Saturday, June 24, 2006

Le Petit Soldat

Upon viewing, it's not hard to see why Le Petit Soldat was banned in France for over three years. What I didn't expect though was that it would resonate in such a way today. Like many Godard films the plot seems relatively simple, but there is a ton going on under the surface. It's an antiwar movie. It's a love story. It espouses on some of Godard's favorite authors. It references Godard's cinematograpgher Raoul Coutard's growing fame.

But mainly it comes down to this, Bruno is on the side of the French. He is ordered to kill an Arab sympathizer in Geneva. Veronica (played beautifully by Anna Karina) is on the side of the Algerian's. They have ideals. The French had an ideal against the German's, but they don't here she says, and that's why they will lose the war. Of course, Bruno and Veronica meet. And of course Bruno falls in love, or at least a Godard type version of love with Veronica. In one scene they are together in an apartment for about 20 minutes, and it brings to mind the playful scene in Breathless which was the only feature film Godard had made before this.

Neither side is shown to be right or blameless in this story, even with Veronica criticizing the French lack of ideals. Bruno is tortured by the Arabs, and we watch. Soon after we don't watch (thankfully) as Veronica is also tortured. The film isn't propoganda for one side ir the other, instead it shows the awful nature of torture, and the confused nature of some of the combatants. You get the feeling that Bruno and Veronica wanted to believe in something and just happened to pick different sides in a battle where neither side had much inspiring to offer. At least in the context of the film.

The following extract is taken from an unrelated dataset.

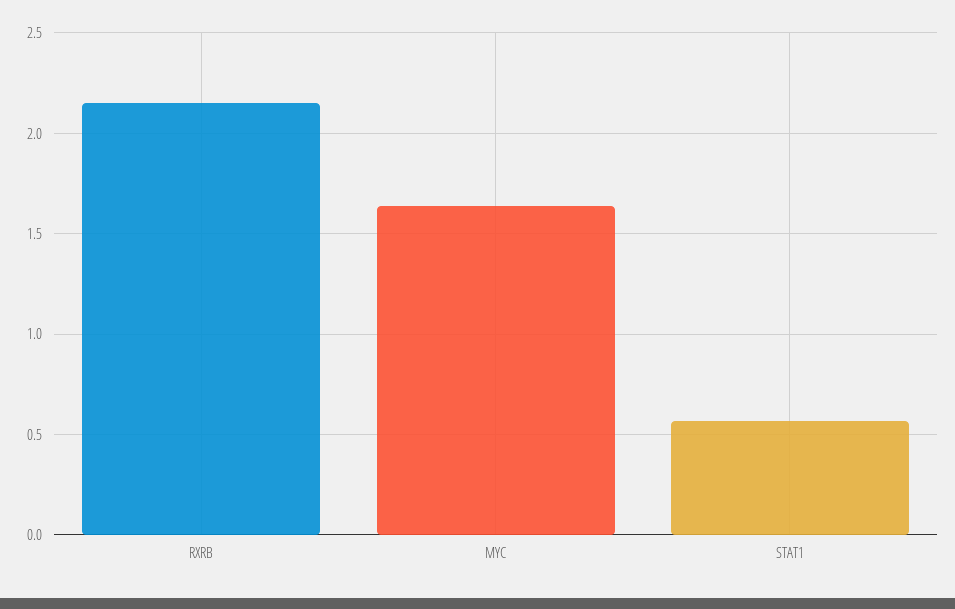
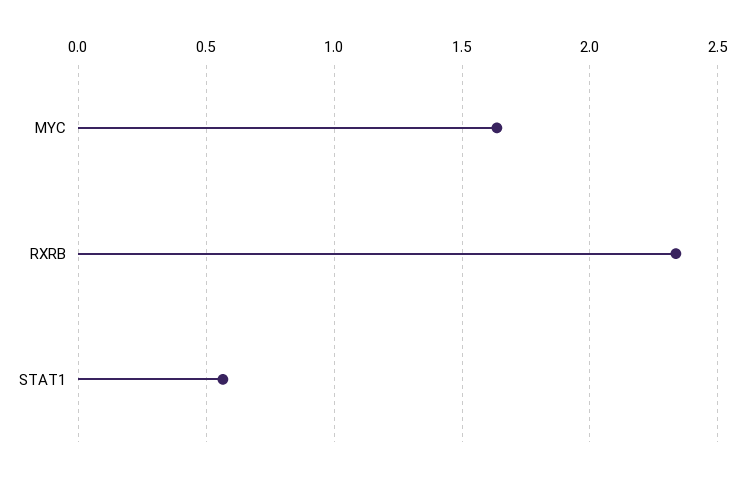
RXRB: 2.15 -> 2.35

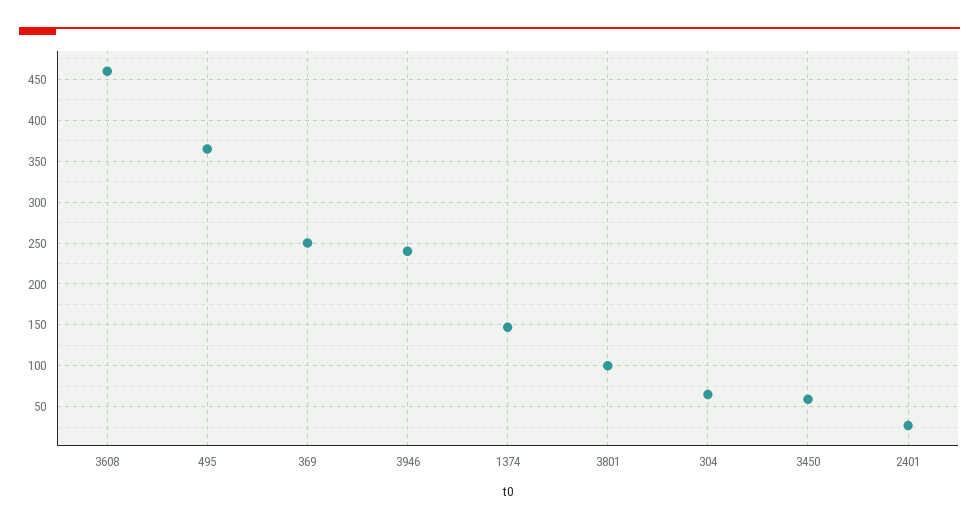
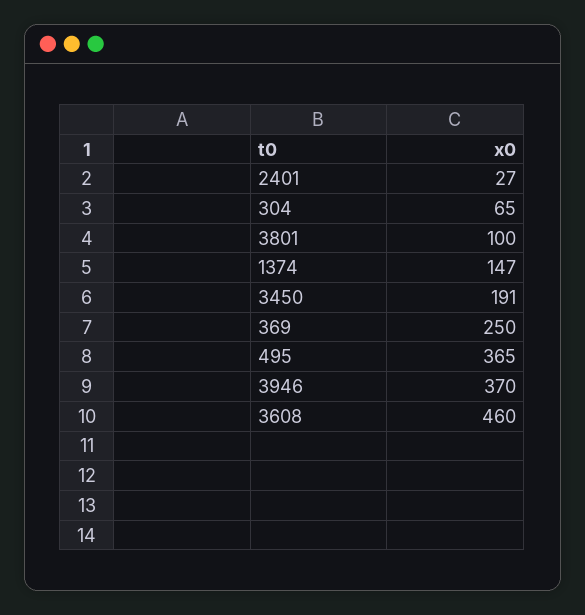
3946: 240 -> 370
3450: 60 -> 191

I can't imagine what it would have been like to see this after it was banned for three years, and finally see what the fuss was about. But, seeing it today is still an experience. Not because it's Godard's best film, it isn't even close. But because these problems are still with us, in one form or another. Torture definitely is in the news lately. Seeing your nation at war when you are unsure the war is really just, yep, that's happening today, too. While I don't think I will view it repeatedly liek other Godard films, in part due to the heaviness of the subject matter, it is an intriguing and important film to see even forty plus years later.